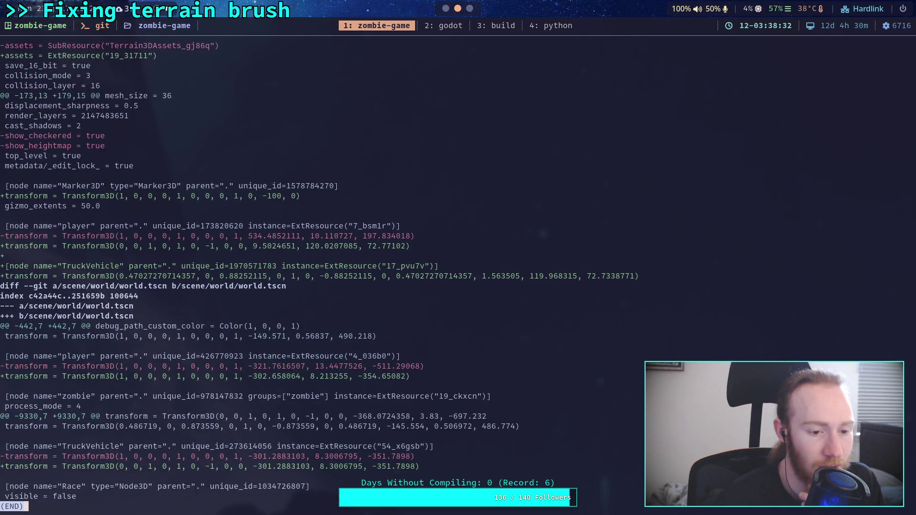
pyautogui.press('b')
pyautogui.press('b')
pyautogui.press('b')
========================================
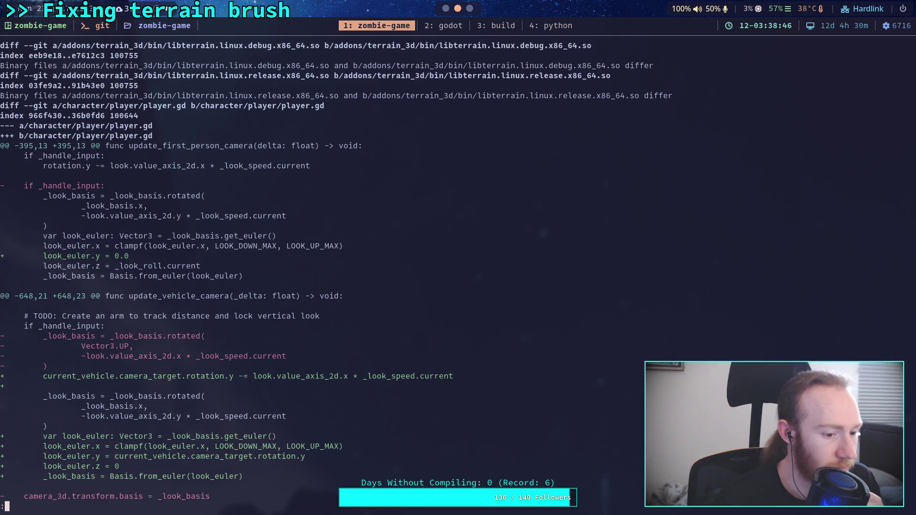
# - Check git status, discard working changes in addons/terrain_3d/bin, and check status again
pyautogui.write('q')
========================================
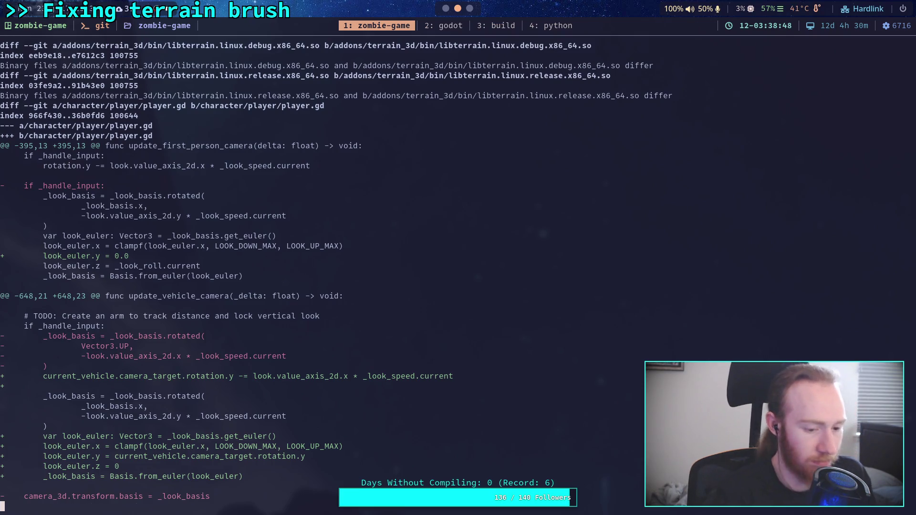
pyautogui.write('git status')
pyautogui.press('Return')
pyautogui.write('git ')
========================================
**Work item:**
Look over the records above and filter for each line with the word "pyautogui".

**Exercise response:**
pyautogui.press('b')
pyautogui.press('b')
pyautogui.press('b')
pyautogui.write('q')
pyautogui.write('git status')
pyautogui.press('Return')
pyautogui.write('git ')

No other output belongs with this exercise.